**** Extracted records
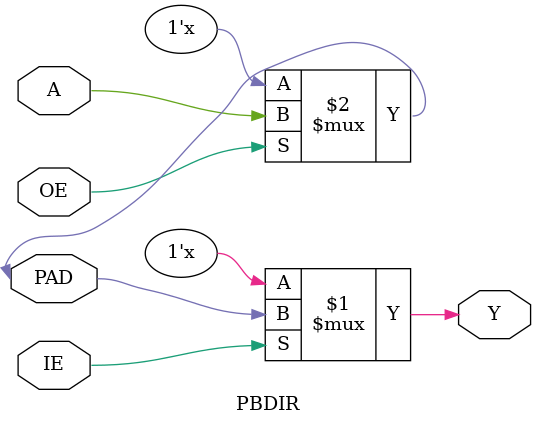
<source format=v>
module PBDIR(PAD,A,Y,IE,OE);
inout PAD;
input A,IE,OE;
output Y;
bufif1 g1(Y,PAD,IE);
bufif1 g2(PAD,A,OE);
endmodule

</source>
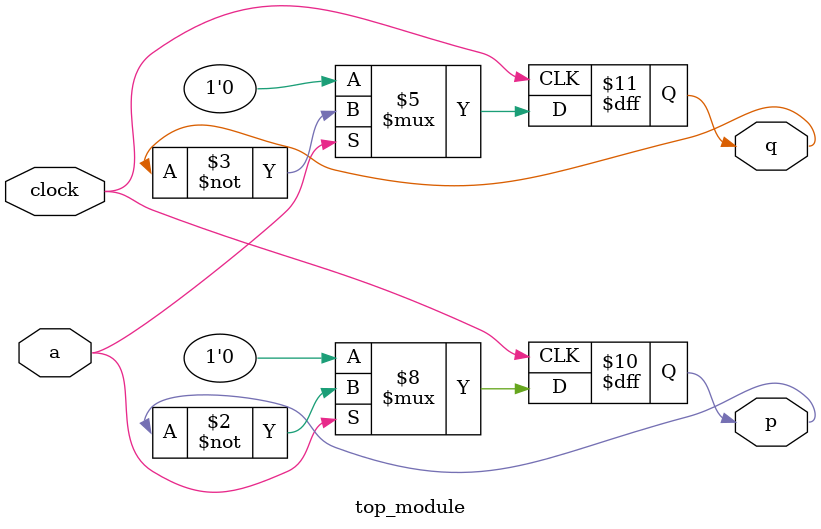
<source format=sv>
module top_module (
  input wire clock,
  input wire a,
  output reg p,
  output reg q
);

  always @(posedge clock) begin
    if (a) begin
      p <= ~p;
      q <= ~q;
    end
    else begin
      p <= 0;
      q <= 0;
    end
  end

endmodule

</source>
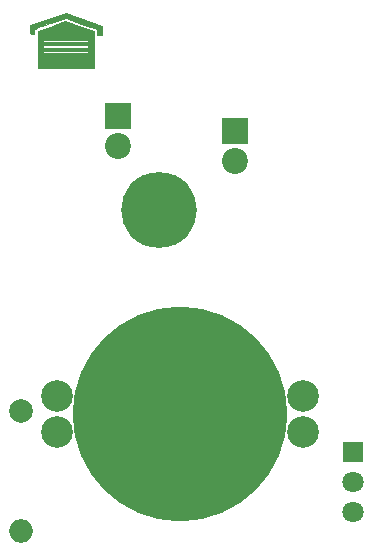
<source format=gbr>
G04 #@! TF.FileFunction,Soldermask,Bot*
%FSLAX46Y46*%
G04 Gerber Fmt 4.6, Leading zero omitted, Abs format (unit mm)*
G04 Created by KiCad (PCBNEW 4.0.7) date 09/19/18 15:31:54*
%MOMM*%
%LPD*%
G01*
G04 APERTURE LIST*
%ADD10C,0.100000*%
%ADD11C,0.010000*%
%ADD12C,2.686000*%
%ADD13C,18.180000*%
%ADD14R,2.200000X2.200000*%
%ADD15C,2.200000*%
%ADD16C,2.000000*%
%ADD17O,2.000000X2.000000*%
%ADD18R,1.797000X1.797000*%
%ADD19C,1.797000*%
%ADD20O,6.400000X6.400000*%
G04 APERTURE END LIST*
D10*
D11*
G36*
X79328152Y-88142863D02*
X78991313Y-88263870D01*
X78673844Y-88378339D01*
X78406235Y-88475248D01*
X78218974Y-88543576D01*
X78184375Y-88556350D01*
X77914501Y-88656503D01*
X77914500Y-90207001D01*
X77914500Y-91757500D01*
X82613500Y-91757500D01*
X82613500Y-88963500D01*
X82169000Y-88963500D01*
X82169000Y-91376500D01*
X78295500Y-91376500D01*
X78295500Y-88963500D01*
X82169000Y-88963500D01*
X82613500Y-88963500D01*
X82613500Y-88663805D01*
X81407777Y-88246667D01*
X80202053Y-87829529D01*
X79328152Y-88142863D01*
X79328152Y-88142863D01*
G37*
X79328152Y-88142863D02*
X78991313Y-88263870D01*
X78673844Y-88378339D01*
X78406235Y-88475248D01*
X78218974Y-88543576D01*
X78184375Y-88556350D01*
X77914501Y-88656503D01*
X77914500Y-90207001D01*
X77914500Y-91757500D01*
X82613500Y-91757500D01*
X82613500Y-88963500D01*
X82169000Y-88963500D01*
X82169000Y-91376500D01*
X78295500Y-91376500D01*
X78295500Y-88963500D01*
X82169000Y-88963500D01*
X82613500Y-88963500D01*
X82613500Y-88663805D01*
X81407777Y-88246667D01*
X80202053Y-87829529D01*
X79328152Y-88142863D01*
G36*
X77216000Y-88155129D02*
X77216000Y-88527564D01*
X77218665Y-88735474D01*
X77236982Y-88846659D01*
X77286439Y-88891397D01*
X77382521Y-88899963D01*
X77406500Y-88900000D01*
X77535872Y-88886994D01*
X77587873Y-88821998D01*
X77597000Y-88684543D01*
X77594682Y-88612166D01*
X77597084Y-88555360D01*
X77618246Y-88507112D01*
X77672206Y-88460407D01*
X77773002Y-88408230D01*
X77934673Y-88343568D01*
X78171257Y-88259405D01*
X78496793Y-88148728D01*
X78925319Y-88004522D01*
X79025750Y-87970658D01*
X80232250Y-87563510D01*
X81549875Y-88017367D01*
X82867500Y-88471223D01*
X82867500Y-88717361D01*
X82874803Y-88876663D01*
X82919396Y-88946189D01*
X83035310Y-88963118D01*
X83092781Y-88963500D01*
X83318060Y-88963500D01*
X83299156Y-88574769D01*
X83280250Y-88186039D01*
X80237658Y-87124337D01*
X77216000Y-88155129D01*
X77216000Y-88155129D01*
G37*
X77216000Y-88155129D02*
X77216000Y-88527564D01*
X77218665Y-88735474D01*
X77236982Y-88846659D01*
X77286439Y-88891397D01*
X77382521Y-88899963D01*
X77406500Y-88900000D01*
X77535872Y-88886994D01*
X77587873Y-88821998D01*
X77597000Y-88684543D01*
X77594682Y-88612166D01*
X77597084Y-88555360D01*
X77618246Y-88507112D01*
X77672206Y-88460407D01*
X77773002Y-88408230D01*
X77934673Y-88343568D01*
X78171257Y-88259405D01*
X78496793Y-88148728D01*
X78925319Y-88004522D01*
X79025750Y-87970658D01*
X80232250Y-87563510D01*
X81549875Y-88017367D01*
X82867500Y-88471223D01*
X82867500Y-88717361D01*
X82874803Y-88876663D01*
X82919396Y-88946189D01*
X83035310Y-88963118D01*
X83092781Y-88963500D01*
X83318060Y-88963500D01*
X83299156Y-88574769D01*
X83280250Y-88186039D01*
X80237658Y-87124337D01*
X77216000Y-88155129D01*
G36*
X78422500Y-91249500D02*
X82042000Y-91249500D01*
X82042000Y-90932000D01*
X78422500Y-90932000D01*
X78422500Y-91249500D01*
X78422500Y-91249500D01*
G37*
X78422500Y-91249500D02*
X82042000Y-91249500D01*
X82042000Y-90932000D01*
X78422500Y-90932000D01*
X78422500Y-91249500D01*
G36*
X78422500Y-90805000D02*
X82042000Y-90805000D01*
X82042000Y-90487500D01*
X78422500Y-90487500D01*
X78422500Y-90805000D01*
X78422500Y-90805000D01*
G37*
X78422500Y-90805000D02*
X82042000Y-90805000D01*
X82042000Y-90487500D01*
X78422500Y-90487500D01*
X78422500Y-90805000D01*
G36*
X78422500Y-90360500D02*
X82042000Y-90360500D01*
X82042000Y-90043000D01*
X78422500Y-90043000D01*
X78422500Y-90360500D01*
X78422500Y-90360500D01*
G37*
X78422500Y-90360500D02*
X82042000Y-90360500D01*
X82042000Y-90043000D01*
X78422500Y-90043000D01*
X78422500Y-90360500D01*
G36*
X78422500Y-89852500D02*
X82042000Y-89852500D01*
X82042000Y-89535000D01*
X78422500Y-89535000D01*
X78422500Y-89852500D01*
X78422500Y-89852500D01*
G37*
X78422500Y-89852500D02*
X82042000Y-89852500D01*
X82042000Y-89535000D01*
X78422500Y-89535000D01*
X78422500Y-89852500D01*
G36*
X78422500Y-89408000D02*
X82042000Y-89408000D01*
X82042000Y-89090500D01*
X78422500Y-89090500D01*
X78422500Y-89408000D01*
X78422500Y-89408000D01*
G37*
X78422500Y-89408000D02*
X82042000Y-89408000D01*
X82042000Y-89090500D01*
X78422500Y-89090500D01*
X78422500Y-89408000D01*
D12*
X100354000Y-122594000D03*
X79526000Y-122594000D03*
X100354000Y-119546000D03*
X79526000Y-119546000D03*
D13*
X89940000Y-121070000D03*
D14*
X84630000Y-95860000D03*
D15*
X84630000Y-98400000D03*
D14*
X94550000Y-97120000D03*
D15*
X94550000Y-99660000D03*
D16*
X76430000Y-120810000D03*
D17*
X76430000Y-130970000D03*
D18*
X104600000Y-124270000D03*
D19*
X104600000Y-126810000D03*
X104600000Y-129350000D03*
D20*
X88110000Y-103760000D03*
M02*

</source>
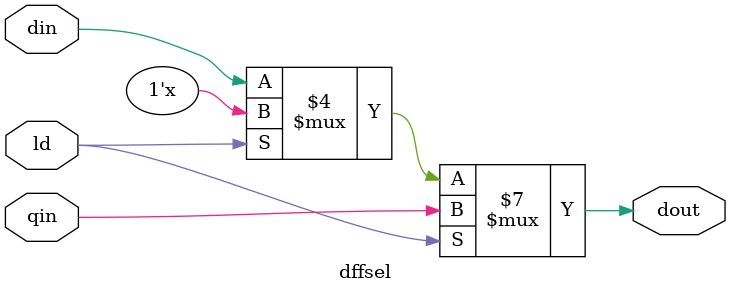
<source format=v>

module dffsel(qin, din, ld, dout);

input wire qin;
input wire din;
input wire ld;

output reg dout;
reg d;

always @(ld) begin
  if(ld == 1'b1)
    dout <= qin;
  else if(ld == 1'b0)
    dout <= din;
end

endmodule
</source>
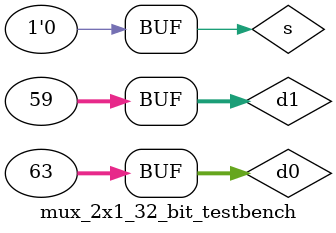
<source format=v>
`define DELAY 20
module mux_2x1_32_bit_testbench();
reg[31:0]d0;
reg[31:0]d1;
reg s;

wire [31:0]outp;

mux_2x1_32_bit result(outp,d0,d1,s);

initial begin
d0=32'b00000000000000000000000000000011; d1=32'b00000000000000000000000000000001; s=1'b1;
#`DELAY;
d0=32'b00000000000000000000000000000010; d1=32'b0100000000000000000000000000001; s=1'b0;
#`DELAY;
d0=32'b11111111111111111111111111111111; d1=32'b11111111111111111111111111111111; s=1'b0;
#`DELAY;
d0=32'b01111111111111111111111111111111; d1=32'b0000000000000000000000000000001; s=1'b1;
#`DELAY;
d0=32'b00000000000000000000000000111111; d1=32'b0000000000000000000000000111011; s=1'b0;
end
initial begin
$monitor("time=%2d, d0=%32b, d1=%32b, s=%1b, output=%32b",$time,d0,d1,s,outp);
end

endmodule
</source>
********
■ Exercise directions
Please give only the number of lines in the listing that hold the word "always".

■ Exercise answer
2